L’elemento che lavora contro questa prospettiva è che siamo in un contesto di crisi globale del capitalismo che rende difficile fare concessioni sostanziali che possano mettere il coperchio alle rivendicazioni operaie e popolari. Inoltre, la natura autocratica della maggior parte dei regimi determina il fatto che le politiche di mediazione dell’imperialismo siamo molto fragili.

Dal punto di vista del movimento operaio, la debolezza principale è, come abbiamo segnalato, la scarsa soggettività rivoluzionaria con cui essa entra nel processo, dopo tre decenni di restaurazione borghese. Le masse, in particolare i settori avanzati, entrano nella lotta senza una chiara strategia per sconfiggere il potere della borghesia e per imporre un proprio Stato, rendendo impossibile portare la lotta fino alla conclusione. Né, per il momento sembra avere espresso una chiara coscienza anti-imperialista, anche se i regimi e i governi contro cui sono scatenate sono apertamente filo-imperialisti e che in passato queste masse abbiano espresso la loro rabbia nei confronti di costoro per il loro sostegno alla guerra in Iraq o per la loro complicità negli attacchi sionisti contro la Palestina. Facendo leva su tali debolezze l’imperialismo e le classi dominanti locali, cercano di contenere questi processi e di deviarli.

Tutto dipende se durante questo periodo la nuova avanguardia operaia e giovanile sarà in grado di costruire vere organizzazioni rivoluzionarie al fine di portare i lavoratori, i contadini poveri e tutti gli sfruttati, al potere.
Nella regione che oggi è l’epicentro dei disordini, anche se il movimento operaio e popolare ha una tradizione nella lotta contro l’imperialismo, le forze marxiste rivoluzionarie sono storicamente deboli, con la parziale eccezione dell’Algeria.
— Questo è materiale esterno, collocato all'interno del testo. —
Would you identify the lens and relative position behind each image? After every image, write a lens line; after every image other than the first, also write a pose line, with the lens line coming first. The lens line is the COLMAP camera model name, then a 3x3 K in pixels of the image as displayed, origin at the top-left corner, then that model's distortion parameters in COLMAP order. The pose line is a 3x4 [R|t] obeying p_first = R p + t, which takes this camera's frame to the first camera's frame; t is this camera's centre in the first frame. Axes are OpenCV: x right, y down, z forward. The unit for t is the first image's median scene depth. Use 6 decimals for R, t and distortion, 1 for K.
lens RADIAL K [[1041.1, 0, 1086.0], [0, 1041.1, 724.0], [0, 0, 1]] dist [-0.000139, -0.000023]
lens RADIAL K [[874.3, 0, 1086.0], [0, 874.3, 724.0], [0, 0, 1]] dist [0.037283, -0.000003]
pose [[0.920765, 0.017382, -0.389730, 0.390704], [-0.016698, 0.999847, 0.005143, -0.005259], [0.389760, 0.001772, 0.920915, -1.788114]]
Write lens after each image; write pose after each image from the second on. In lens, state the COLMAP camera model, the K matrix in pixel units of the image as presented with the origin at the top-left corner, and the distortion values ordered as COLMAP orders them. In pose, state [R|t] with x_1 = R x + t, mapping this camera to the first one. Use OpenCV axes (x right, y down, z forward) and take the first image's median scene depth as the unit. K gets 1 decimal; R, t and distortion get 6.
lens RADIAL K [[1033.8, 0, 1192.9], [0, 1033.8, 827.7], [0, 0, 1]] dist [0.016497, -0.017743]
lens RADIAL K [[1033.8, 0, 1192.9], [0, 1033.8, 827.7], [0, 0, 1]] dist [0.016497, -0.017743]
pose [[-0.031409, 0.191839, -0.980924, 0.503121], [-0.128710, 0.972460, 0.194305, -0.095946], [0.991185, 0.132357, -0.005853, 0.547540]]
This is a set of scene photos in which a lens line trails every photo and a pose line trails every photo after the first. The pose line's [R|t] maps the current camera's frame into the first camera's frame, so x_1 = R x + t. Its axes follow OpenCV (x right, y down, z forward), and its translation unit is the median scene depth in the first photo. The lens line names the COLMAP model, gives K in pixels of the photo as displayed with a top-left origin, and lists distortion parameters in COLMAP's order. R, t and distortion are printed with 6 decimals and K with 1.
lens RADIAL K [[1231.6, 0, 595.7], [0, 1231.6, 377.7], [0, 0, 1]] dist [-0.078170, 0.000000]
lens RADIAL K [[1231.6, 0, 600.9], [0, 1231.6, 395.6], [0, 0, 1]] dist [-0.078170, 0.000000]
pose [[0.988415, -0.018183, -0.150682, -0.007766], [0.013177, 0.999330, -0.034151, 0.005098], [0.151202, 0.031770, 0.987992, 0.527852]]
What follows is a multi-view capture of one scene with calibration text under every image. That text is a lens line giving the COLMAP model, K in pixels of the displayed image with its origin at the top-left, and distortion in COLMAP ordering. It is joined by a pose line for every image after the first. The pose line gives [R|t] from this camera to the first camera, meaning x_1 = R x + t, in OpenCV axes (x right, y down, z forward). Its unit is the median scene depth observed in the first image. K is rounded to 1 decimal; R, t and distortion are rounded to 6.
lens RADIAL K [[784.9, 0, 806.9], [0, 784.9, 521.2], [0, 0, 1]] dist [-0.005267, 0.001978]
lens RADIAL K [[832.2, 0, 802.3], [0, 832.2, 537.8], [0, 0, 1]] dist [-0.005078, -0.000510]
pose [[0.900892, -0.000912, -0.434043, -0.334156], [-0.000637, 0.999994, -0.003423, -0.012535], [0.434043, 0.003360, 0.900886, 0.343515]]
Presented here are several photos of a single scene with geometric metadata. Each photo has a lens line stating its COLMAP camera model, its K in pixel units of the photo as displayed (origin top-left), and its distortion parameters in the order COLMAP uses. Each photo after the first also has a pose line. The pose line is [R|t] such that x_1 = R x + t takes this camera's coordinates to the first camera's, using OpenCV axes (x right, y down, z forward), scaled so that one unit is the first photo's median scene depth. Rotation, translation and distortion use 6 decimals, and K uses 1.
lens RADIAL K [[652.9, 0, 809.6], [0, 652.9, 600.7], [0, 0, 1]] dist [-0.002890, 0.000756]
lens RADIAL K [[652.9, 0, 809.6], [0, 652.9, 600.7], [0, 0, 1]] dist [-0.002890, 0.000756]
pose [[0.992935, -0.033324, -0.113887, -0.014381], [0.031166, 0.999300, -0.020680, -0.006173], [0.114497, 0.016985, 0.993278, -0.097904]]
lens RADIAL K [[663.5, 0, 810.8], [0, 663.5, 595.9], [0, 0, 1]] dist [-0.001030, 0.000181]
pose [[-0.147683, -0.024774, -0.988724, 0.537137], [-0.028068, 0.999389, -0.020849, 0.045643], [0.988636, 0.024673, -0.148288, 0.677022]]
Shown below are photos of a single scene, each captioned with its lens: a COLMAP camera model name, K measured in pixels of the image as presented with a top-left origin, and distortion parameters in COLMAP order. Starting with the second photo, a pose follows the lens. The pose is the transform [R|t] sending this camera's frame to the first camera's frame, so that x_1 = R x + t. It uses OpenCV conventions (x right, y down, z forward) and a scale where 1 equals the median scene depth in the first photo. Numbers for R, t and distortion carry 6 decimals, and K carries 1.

Tuttavia, gli eventi che lଠstanno accadendo si ripercuoteranno senza dubbio tra i lavoratori, i giovani e i settori popolari di tutto il mondo. Il ritorno sulla scena dell’azione di massa indipendente favorisce la costruzione di partiti rivoluzionari operai, in particolare nei paesi in cui la lotta di classe non solo ha una tradizione, ma ha mantenuto livelli elevati nel corso degli anni, insieme con una forte presenza e tradizione trotskista come la Francia, dove i nostri compagni hanno dato vita al Collettivo per una Tendenza Rivoluzionaria (Piattaforma 4) all’interno del Nuovo Partito Anticapitalista (NPA) e in Argentina, dove il PTS (Partido de los Trabajadores Socialistas) sta facendo passi importanti per l’organizzazione degli operai d’avanguardia e dei giovani. Gli eventi che stiamo vivendo non fanno altro che moltiplicare le nostre energie di lotta per partiti rivoluzionari insediati nella classe operaia e per ricostruire la Quarta Internazionale, il partito mondiale della rivoluzione sociale.